◆ Problem requirements ◆
Reproduce exactly the lines below from the one containing "kompletne przewodniki wdrożeniowe, SOP-y" through the one containing "Customer Stories", including both, and nothing else.

START Data extract

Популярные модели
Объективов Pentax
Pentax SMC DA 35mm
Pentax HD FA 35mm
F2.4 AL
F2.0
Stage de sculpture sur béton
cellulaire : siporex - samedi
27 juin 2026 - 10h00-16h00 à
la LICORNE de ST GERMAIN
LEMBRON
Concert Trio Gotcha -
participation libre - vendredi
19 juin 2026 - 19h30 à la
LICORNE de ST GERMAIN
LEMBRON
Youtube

END Data extract
START Data extract

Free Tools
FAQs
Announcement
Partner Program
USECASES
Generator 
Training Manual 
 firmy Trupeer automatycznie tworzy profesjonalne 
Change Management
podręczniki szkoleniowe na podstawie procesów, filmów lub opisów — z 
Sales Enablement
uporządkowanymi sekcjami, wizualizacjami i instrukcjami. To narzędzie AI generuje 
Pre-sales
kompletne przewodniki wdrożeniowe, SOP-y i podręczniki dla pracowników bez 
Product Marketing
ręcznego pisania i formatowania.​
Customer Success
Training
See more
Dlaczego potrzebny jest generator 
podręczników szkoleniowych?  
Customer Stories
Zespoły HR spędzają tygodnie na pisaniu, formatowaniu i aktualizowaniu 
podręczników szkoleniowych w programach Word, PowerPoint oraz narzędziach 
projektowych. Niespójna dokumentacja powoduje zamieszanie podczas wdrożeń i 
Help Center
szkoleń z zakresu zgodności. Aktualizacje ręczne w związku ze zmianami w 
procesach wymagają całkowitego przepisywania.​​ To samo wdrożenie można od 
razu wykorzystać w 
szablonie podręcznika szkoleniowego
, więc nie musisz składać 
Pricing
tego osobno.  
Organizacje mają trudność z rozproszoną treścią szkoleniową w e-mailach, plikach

END Data extract
START Data extract

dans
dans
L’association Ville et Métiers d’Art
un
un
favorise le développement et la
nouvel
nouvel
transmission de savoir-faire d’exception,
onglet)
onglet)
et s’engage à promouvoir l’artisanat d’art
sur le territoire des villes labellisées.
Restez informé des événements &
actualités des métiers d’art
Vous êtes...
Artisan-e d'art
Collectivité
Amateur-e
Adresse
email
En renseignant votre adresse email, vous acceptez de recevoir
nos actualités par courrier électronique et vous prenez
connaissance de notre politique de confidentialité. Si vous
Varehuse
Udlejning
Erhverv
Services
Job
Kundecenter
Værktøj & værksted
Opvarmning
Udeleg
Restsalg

END Data extract

◆ Finished exercise ◆
kompletne przewodniki wdrożeniowe, SOP-y i podręczniki dla pracowników bez 
Product Marketing
ręcznego pisania i formatowania.​
Customer Success
Training
See more
Dlaczego potrzebny jest generator 
podręczników szkoleniowych?  
Customer Stories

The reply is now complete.